Copy the lines of the records exactly as they appear, starting at the first line and ending at the line that contains "daar minder geschikt voor. De twee". Include both of these end lines.

◆ Records supplied
##########

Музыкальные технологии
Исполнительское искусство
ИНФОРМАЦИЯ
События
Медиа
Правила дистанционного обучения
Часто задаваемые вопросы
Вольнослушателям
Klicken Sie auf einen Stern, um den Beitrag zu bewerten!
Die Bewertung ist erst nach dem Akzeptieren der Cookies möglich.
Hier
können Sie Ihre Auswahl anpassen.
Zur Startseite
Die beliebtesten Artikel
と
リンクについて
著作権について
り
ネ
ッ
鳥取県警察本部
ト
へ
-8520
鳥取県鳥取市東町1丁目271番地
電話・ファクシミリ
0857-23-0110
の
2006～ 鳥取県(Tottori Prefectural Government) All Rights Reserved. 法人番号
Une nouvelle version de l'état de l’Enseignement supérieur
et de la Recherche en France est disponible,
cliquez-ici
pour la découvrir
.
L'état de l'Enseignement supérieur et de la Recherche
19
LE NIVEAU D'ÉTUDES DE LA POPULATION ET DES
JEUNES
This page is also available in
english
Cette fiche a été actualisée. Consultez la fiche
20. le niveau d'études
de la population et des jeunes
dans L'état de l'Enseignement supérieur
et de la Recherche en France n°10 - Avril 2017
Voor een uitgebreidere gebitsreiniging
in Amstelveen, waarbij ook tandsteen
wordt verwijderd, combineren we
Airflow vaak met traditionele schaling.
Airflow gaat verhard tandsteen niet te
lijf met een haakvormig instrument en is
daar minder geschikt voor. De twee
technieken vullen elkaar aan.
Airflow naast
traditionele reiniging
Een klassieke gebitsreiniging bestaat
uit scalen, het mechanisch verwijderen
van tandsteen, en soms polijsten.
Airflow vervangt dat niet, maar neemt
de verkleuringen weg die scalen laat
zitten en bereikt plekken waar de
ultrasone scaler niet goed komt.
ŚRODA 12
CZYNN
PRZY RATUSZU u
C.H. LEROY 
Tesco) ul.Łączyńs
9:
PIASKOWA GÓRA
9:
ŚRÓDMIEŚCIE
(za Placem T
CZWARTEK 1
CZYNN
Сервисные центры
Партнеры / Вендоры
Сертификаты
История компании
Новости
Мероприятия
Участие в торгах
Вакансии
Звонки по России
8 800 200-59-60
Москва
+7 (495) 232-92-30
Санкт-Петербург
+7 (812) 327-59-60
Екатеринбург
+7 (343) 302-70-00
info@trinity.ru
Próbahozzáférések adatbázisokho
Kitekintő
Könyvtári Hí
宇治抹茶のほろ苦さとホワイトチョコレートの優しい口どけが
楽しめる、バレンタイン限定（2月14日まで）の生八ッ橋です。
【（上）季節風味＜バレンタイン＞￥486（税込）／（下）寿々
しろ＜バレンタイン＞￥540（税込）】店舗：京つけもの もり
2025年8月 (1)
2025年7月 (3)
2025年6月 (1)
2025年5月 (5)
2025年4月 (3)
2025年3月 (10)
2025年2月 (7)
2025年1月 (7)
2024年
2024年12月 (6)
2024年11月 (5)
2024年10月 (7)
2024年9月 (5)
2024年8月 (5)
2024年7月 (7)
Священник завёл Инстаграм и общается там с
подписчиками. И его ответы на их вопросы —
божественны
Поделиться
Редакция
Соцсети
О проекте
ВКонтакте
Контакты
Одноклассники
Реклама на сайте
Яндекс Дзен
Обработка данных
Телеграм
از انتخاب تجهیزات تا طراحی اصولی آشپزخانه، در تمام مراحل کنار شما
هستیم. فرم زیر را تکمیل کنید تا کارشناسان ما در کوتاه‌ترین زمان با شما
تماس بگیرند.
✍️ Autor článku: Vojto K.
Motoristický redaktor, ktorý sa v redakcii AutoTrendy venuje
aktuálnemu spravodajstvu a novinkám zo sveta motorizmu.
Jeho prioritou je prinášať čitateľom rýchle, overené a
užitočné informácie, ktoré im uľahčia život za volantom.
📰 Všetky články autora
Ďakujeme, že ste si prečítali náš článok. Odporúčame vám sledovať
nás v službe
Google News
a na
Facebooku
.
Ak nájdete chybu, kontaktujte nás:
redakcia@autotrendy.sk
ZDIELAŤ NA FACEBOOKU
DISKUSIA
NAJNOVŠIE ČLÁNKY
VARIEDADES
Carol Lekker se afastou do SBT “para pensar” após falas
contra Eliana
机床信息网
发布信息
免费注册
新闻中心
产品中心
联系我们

##########

◆ Exercise result
Музыкальные технологии
Исполнительское искусство
ИНФОРМАЦИЯ
События
Медиа
Правила дистанционного обучения
Часто задаваемые вопросы
Вольнослушателям
Klicken Sie auf einen Stern, um den Beitrag zu bewerten!
Die Bewertung ist erst nach dem Akzeptieren der Cookies möglich.
Hier
können Sie Ihre Auswahl anpassen.
Zur Startseite
Die beliebtesten Artikel
と
リンクについて
著作権について
り
ネ
ッ
鳥取県警察本部
ト
へ
-8520
鳥取県鳥取市東町1丁目271番地
電話・ファクシミリ
0857-23-0110
の
2006～ 鳥取県(Tottori Prefectural Government) All Rights Reserved. 法人番号
Une nouvelle version de l'état de l’Enseignement supérieur
et de la Recherche en France est disponible,
cliquez-ici
pour la découvrir
.
L'état de l'Enseignement supérieur et de la Recherche
19
LE NIVEAU D'ÉTUDES DE LA POPULATION ET DES
JEUNES
This page is also available in
english
Cette fiche a été actualisée. Consultez la fiche
20. le niveau d'études
de la population et des jeunes
dans L'état de l'Enseignement supérieur
et de la Recherche en France n°10 - Avril 2017
Voor een uitgebreidere gebitsreiniging
in Amstelveen, waarbij ook tandsteen
wordt verwijderd, combineren we
Airflow vaak met traditionele schaling.
Airflow gaat verhard tandsteen niet te
lijf met een haakvormig instrument en is
daar minder geschikt voor. De twee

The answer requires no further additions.